- TEXTABSCHNITT -
================================
Kleine Randbemerkung: Es kostet euch wesentlich weniger, euren KundInnen etwas zu schenken als wenn diese seltener oder vielleicht gar nicht mehr zu euch kommen. Oder umgekehrt: Ihr könnt die „negative“ Situation mit eurem, an den Bedürfnissen der KundInnen ausgerichteten, Verhalten um 180 Grad drehen. Möglicherweise kauft die vorher noch unzufriedene Kundin im Anschluss öfter bei euch ein. Und sie empfiehlt euer Geschäft auch noch weiter weil sie sagt: „Ich war kürzlich im Weltladen und hatte eine Reklamation. Die Mitarbeiterin war sehr zuvorkommend. Ich gehe gerne wieder dort einkaufen. Geh doch auch mal hin, es gibt wirkich exklusive Geschenke dort.“

Extra-Tipp #3

Weise beim Kauf an der Kasse darauf hin, dass der Artikel innerhalb einer bestimmten Frist zurückgegeben bzw. umgetauscht werden kann (falls ihr so etwas anbietet).

Geld zurück? Oder lieber doch nicht? Und wie umgehen beim Spezialfall Rückgaben?
================================
- INFORMATIONEN -
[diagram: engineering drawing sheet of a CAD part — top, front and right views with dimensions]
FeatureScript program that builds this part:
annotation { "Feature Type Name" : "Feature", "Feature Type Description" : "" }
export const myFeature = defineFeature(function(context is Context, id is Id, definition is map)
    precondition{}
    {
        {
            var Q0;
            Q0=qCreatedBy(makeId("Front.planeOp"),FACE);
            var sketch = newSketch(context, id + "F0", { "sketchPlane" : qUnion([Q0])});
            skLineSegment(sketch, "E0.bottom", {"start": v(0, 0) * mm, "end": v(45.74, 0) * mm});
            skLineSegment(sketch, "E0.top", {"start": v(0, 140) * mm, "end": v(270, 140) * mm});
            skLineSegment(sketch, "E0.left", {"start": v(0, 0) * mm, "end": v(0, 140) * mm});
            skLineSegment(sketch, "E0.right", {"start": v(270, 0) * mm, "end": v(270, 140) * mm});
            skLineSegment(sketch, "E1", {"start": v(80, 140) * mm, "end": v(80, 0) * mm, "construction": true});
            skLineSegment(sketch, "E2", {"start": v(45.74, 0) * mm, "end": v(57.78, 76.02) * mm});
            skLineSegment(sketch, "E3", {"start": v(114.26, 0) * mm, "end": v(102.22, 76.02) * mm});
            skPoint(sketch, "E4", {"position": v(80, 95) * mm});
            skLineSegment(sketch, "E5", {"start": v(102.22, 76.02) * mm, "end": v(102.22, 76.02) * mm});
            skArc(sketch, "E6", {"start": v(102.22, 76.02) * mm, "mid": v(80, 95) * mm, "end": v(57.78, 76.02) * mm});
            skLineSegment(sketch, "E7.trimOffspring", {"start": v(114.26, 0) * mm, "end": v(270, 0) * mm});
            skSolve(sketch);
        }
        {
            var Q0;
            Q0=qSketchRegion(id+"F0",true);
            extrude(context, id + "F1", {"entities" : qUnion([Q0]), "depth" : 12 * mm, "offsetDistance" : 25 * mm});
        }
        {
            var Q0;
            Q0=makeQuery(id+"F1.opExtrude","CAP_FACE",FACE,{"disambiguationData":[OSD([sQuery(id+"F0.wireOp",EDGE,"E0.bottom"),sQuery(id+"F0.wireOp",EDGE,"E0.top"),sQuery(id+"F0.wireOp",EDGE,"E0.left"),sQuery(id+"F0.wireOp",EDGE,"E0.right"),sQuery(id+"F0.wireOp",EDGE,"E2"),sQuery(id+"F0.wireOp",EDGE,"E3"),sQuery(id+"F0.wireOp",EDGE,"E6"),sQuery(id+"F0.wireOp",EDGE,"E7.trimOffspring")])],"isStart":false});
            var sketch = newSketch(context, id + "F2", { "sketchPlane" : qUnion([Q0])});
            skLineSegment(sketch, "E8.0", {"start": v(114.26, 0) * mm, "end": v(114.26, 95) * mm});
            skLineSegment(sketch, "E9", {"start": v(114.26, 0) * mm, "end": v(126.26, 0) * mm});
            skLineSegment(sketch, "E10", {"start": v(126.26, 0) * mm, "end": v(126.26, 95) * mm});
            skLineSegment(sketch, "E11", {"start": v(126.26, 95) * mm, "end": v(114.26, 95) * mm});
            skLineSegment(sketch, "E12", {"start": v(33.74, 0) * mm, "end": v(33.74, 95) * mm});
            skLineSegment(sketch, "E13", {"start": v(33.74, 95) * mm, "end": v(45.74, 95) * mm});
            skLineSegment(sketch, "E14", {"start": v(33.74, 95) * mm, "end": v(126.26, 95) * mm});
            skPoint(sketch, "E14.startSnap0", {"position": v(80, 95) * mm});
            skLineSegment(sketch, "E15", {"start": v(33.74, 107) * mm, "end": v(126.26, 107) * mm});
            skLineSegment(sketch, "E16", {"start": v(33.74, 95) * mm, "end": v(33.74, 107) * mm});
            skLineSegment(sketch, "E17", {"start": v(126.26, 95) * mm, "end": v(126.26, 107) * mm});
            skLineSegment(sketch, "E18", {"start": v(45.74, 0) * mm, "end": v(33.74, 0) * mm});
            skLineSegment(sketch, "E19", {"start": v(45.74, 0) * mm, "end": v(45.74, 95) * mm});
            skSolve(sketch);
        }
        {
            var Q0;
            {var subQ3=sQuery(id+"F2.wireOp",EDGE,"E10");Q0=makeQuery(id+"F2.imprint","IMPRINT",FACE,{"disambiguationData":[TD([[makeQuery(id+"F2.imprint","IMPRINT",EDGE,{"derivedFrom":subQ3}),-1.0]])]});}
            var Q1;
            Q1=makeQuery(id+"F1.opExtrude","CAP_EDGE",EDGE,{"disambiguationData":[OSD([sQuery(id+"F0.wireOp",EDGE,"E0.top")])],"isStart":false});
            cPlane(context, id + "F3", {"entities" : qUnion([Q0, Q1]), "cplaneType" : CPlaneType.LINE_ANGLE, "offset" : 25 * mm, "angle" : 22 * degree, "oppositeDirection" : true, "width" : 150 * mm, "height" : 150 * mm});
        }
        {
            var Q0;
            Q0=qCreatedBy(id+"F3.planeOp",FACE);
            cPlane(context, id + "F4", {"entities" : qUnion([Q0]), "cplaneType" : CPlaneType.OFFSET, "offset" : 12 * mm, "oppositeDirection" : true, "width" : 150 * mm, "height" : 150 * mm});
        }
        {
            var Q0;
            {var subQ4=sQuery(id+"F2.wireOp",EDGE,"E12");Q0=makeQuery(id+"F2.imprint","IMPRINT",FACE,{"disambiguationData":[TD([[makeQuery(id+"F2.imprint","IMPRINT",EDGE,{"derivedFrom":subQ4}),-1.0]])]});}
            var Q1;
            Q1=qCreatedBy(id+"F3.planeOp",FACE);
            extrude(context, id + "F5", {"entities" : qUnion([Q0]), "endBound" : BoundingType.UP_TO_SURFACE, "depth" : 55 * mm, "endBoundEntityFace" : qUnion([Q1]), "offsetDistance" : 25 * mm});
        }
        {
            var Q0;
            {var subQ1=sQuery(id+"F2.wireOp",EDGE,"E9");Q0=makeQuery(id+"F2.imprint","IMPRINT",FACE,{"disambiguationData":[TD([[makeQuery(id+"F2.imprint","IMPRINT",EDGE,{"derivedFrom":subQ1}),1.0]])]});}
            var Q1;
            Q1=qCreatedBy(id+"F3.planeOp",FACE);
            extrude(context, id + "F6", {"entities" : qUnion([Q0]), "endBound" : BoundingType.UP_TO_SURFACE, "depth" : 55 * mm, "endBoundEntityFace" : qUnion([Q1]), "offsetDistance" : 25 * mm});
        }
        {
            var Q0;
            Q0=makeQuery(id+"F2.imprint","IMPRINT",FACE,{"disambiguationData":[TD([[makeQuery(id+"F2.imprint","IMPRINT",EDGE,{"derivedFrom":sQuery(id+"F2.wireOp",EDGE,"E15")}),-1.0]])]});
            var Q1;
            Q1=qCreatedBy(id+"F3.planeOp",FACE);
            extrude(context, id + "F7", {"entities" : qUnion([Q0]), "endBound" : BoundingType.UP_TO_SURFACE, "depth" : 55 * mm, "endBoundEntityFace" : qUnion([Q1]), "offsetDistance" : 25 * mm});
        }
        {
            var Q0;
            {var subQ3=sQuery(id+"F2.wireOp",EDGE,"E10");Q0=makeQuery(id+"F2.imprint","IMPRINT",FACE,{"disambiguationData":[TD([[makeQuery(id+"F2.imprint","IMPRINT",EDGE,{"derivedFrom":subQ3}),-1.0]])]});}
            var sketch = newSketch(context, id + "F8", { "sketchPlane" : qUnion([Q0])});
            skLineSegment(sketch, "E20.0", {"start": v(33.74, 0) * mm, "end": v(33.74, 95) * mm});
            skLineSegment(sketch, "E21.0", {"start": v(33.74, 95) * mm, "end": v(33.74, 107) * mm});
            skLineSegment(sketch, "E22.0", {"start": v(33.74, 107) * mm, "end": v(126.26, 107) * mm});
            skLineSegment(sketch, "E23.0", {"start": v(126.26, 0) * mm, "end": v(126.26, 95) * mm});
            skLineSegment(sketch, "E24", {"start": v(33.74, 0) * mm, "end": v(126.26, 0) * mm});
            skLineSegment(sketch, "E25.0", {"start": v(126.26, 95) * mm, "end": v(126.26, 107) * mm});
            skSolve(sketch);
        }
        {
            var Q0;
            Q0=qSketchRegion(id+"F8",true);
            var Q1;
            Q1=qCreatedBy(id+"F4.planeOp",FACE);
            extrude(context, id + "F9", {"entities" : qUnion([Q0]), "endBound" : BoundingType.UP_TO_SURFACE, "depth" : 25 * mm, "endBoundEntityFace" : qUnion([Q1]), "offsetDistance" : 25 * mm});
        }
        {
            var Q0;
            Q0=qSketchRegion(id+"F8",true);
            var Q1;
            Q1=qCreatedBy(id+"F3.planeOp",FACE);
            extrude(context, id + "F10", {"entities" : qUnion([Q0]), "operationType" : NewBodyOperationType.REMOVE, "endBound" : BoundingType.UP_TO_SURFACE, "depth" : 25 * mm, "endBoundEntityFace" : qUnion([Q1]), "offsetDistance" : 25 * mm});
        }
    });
================================
- ZU ERLEDIGENDE AUFGABEN -
1) Schreibe aus dem Text über Reklamationen im Weltladen den Teil ab, der mit „Weise beim Kauf“ beginnt und mit „beim Spezialfall Rückgaben?“ endet.
2) Fasse den Text über Reklamationen im Weltladen in zwei Sätzen zusammen.

- LÖSUNGEN -
1)
Weise beim Kauf an der Kasse darauf hin, dass der Artikel innerhalb einer bestimmten Frist zurückgegeben bzw. umgetauscht werden kann (falls ihr so etwas anbietet).

Geld zurück? Oder lieber doch nicht? Und wie umgehen beim Spezialfall Rückgaben?

2) Es kostet weniger, Kundinnen und Kunden etwas zu schenken, als sie seltener oder gar nicht mehr im Geschäft zu sehen, und ein an ihren Bedürfnissen ausgerichtetes Verhalten kann eine Reklamation ins Positive drehen, sodass eine vorher unzufriedene Kundin möglicherweise öfter einkauft und das Geschäft weiterempfiehlt. Beim Kauf an der Kasse soll darauf hingewiesen werden, dass der Artikel innerhalb einer bestimmten Frist zurückgegeben oder umgetauscht werden kann, falls das angeboten wird.